Su muerte se produjo en el punto álgido de una primavera en Carolina del Norte. Ahora, con la temporada aquí nuevamente, su hija Karen McCulloch recuerda sus viajes juntos para contemplar los árboles en flor. Los favoritos de Mary Jacq eran los redbuds.

“Son de un magenta impresionante”, dice Karen. “No puedo ver uno en flor sin pensar: ‘A mamá le encantaría’. Algo así como ella: de colores brillantes y exigiendo atención”.

___

A fines de la primavera de 2020, la pandemia parecía estar perdiendo fuerza. Eso fue hasta que los gobernadores se movieron para reabrir sus estados y las muertes se dispararon nuevamente, especialmente en el sur y el suroeste.

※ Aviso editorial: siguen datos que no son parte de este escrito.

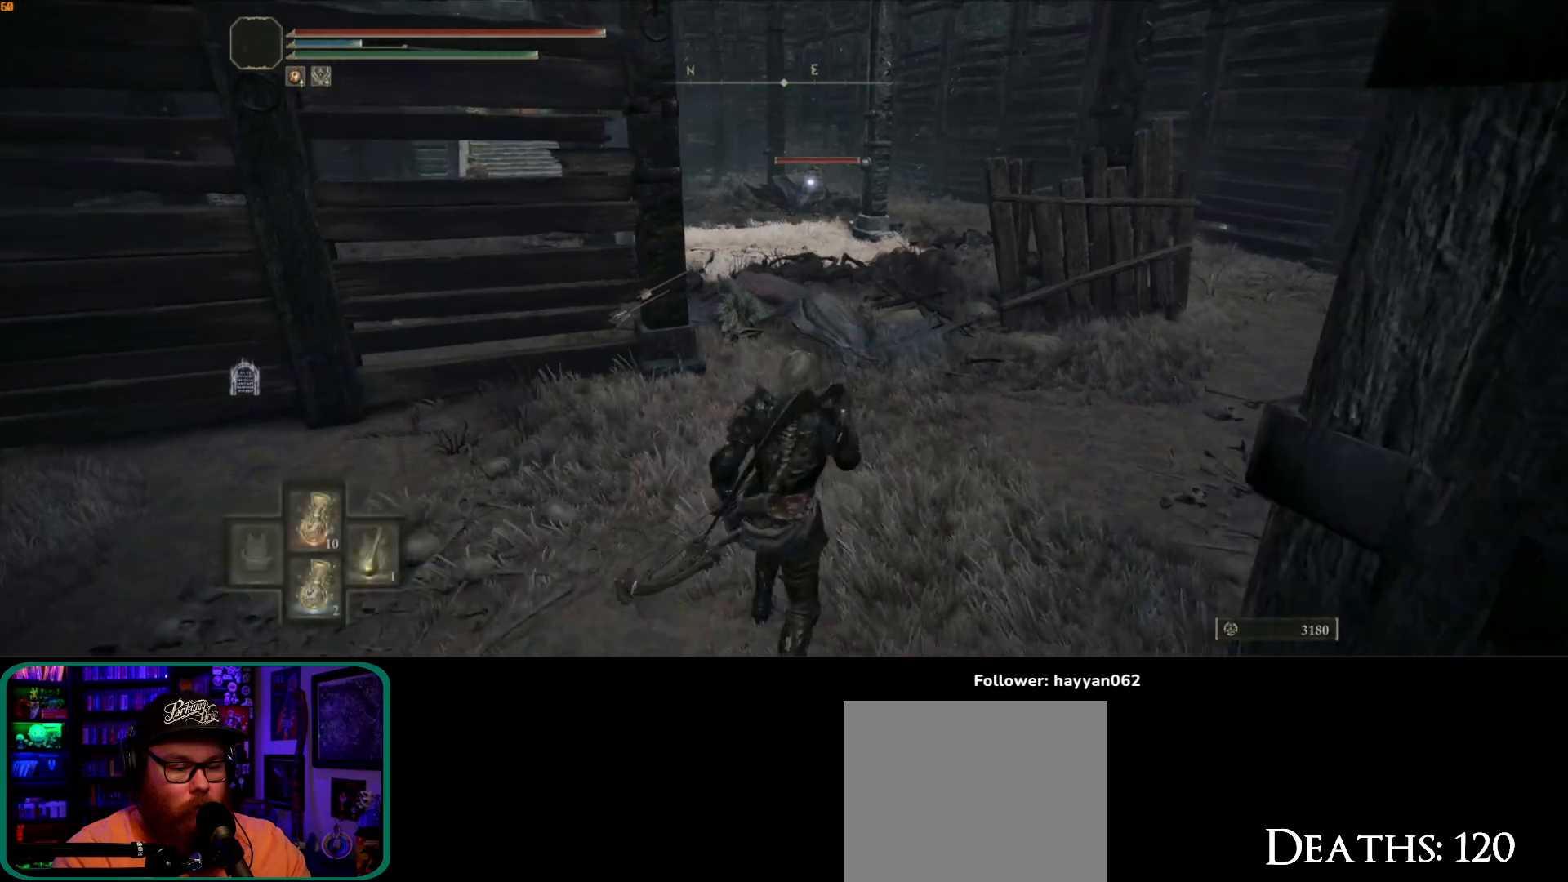
{"buttons": ["Y"], "left_stick": "down", "right_stick": "center", "button_events": []}
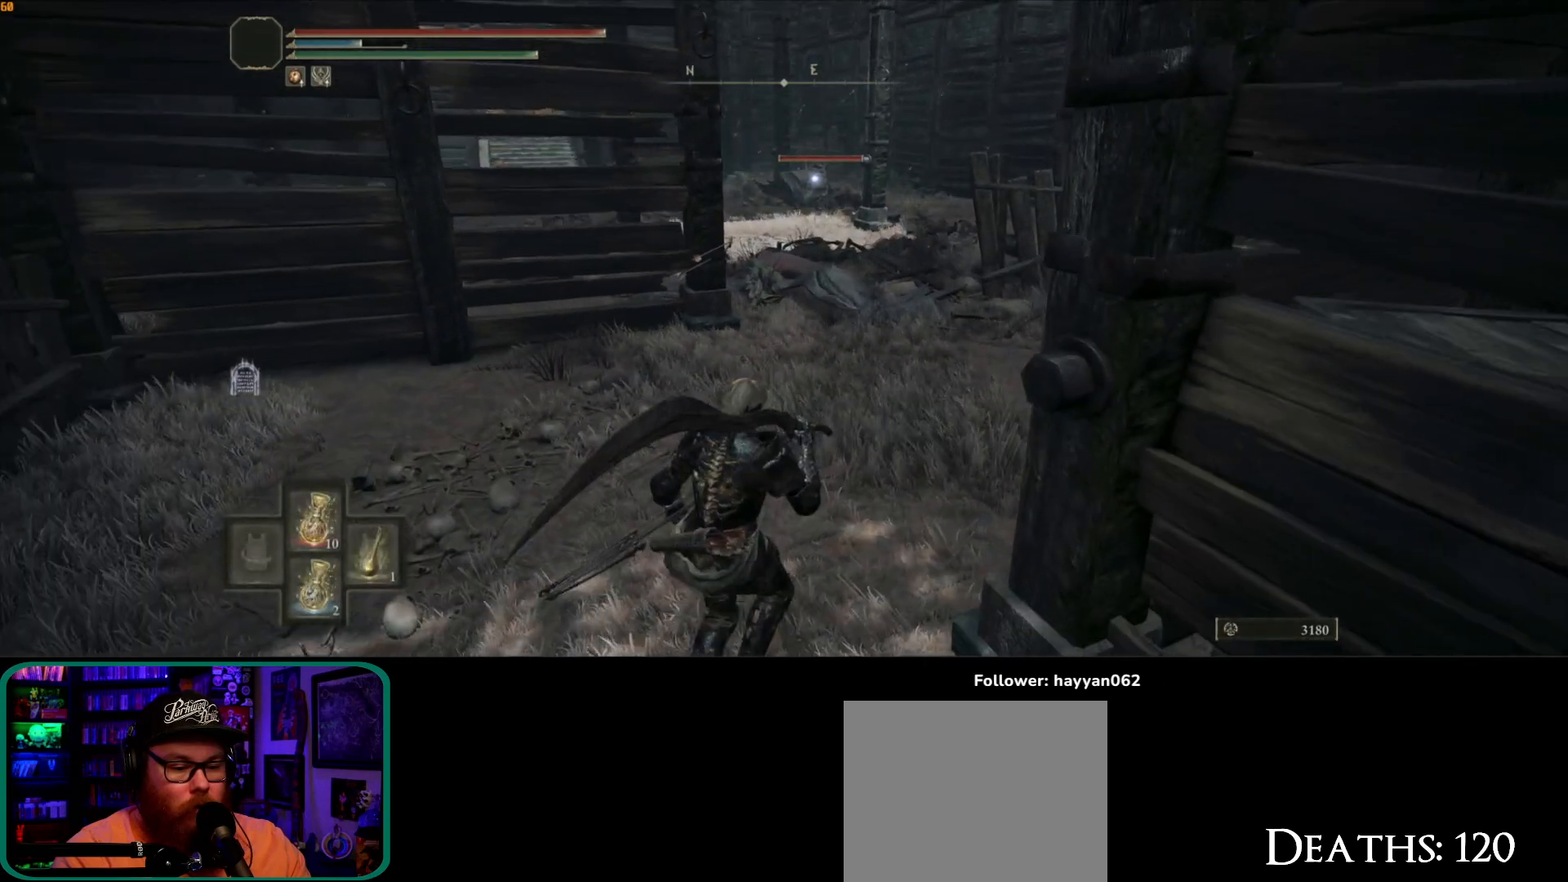
{"buttons": ["Y"], "left_stick": "center", "right_stick": "center", "button_events": []}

Luis Alfonso Bay Montgomery había trabajado durante los primeros meses de la pandemia, conduciendo un tractor por los campos de lechuga y coliflor cerca de Yuma, Arizona. Incluso después de que comenzó a sentirse enfermo a mediados de junio, insistió en trabajar, dice Yolanda Bay, su esposa durante 42 años.

Cuando Montgomery, de 59 años, fue trasladado de urgencia a un hospital dos semanas después, requirió intubación, su cuerpo estaba atormentado por el virus y un ataque al corazón.

Murió el 18 de julio, un día en que el número de muertos en EE. UU. superó los 140.000. Y por primera vez desde que se conocieron cuando eran adolescentes en su México natal, Bay estaba sola.

La pareja había soportado momentos difíciles juntos, incluida la pérdida de su primer hijo a causa de la varicela y la deportación de Luis después de cruzar a Arizona. Pero habían regresado, encontrando trabajo, ahorrando para comprar una casa en San Luis, Arizona, y criando a tres hijos.

En los meses transcurridos desde la muerte de su esposo, Bay, una taxista, ha trabajado duro para mantener su mente ocupada. Pero los recuerdos encuentran una manera de entrar.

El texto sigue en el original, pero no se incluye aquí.